Who will pay for our energy transition?
The Dutch Development Bank's new SDG loan fund for green energy in the global south may not be as positive as it seems. Anthropology professor Marja Spierenburg raises concerns about its potential impact on local communities.
Global South's call for climate compensation
Ahead of the 28th Climate Summit in Dubai, the Dutch Development Bank (FMO) has launched a Sustainable Development Goals (SDG) loan fund. Low- and middle-income countries in the Global South have been calling for compensation for the damage caused to their environments and economies by climate change, to which they contributed far less than high-income countries in the Global North. After much resistance from high-income countries, including the US and the EU, finally, during the last Summit in Egypt in 2022, an agreement was reached to establish a Loss and Damage fund to assist developing countries in coping with climate change induced disasters. However, contributions to this fund have been slow to materialise as countries disagree on which countries qualify for compensation and which countries should pay. In addition, the climate summit in Egypt ended with little prospect of reducing the impact of the global North on climate change.
Investing in green energy in the Global South
The SDG loan fund aims to change this. It is a collaboration between FMO, the MacArthur Foundation and a large international insurance company. The fund enables private sector partners to invest a total of one billion euros in green energy projects, sustainable agriculture and small and medium-sized enterprises in low- and middle-income countries.
What will this green energy be used for?
The loan fund launched by FMO sounds like a positive development. Investing in green energy projects in the Global South to foster much-needed development without contributing to climate change sounds like a noble goal. But what will this green energy be used for? Will it enable poor citizens to finally access clean and affordable electricity, will it be used to power local schools and hospitals, or to develop local businesses and industries? A recent visit to South Africa by the King of the Netherlands and outgoing Prime Minister Mark Rutte unfortunately points in a different direction.

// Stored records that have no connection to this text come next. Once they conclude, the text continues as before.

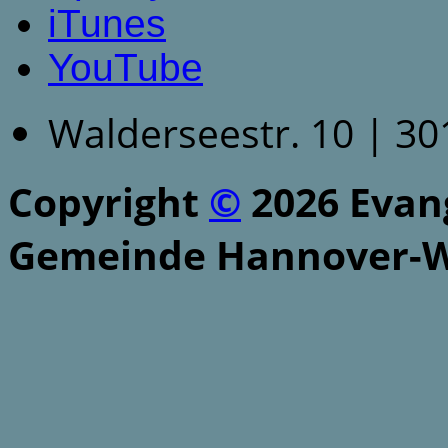
iTunes
YouTube
Walderseestr. 10 | 3
Copyright
©
2026 Evang
Gemeinde Hannover-W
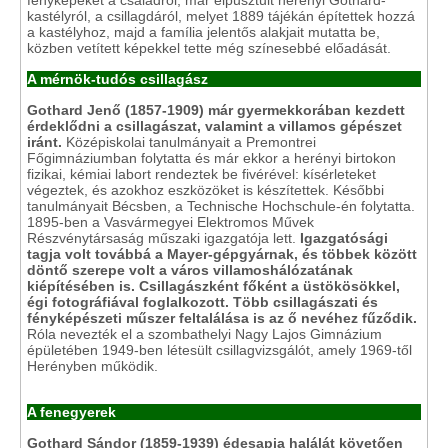
fényképeket a családról, már elpusztult herényi Gothard-
kastélyról, a csillagdáról, melyet 1889 tájékán építettek hozzá
a kastélyhoz, majd a família jelentős alakjait mutatta be,
közben vetített képekkel tette még színesebbé előadását.
A mérnök-tudós csillagász
Gothard Jenő (1857-1909) már gyermekkorában kezdett
érdeklődni a csillagászat, valamint a villamos gépészet
iránt.
Középiskolai tanulmányait a Premontrei
Főgimnáziumban folytatta és már ekkor a herényi birtokon
fizikai, kémiai labort rendeztek be fivérével: kísérleteket
végeztek, és azokhoz eszközöket is készítettek. Későbbi
tanulmányait Bécsben, a Technische Hochschule-én folytatta.
1895-ben a Vasvármegyei Elektromos Művek
Részvénytársaság műszaki igazgatója lett.
Igazgatósági
tagja volt továbbá a Mayer-gépgyárnak, és többek között
döntő szerepe volt a város villamoshálózatának
kiépítésében is. Csillagászként főként a üstökösökkel,
égi fotográfiával foglalkozott.
Több csillagászati és
fényképészeti műszer feltalálása is az ő nevéhez fűződik.
Róla nevezték el a szombathelyi Nagy Lajos Gimnázium
épületében 1949-ben létesült csillagvizsgálót, amely 1969-től
Herényben működik.
A fenegyerek
Gothard Sándor (1859-1939) édesapja halálát követően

Local use or Northern Europe's energy transition?
According to Rutte, the Netherlands has the ambition to become the hub for the import of green hydrogen for the whole of Northern Europe. Together with Denmark, it initiated the SA-H2 fund in South Africa to finance green energy projects. But instead of providing green electricity to the local residents and economy, in a country that suffers daily blackouts due to failing infrastructure and where almost 25% of the population still has no access to electricity, the green energy will be used to produce hydrogen for the energy transition in Northern Europe.

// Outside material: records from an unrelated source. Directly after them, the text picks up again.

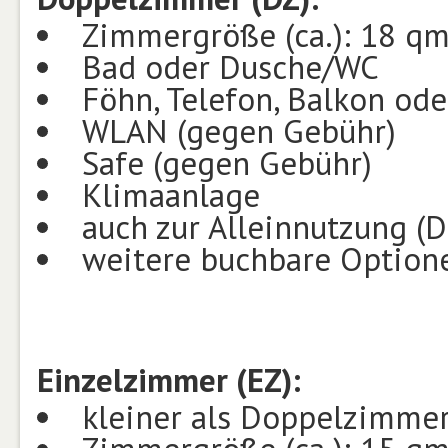
Zimmergröße (ca.): 18 q
Bad oder Dusche/WC
Föhn, Telefon, Balkon ode
WLAN (gegen Gebühr)
Safe (gegen Gebühr)
Klimaanlage
auch zur Alleinnutzung (D
weitere buchbare Optione
Einzelzimmer (EZ):
kleiner als Doppelzimme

The cost of the hydrogen revolution
Hydrogen production via water electrolysis requires both a lot of energy as well as water, which is quite problematic in a country still reeling from the effects of one of the worst droughts in history. The promise of income from hydrogen exports is tempting for a country that suffered badly during the recent Covid-19 crisis, when its tourism industry collapsed and it was forced to borrow money at much higher interest rates than European countries. The jobs created by the hydrogen factories are supposed to contribute to local development - but no questions are asked about what kind of jobs, for whom and under what conditions. Neither are questions asked about the impact of high energy and water demand on other local industries, businesses or alternative livelihoods.
And so Africa remains a continent for cheap resource extraction, with little regard for the fact that our fates are globally interlinked, and that continued exploitation and environmental degradation will have an impact on the issue that Dutch voters consider so important - migration.
Africa a hub for resource extraction
And so Africa remains a continent for cheap resource extraction, with little regard for the fact that our fates are globally interlinked, and that continued exploitation and environmental degradation will have an impact on the issue that Dutch voters consider so important - migration.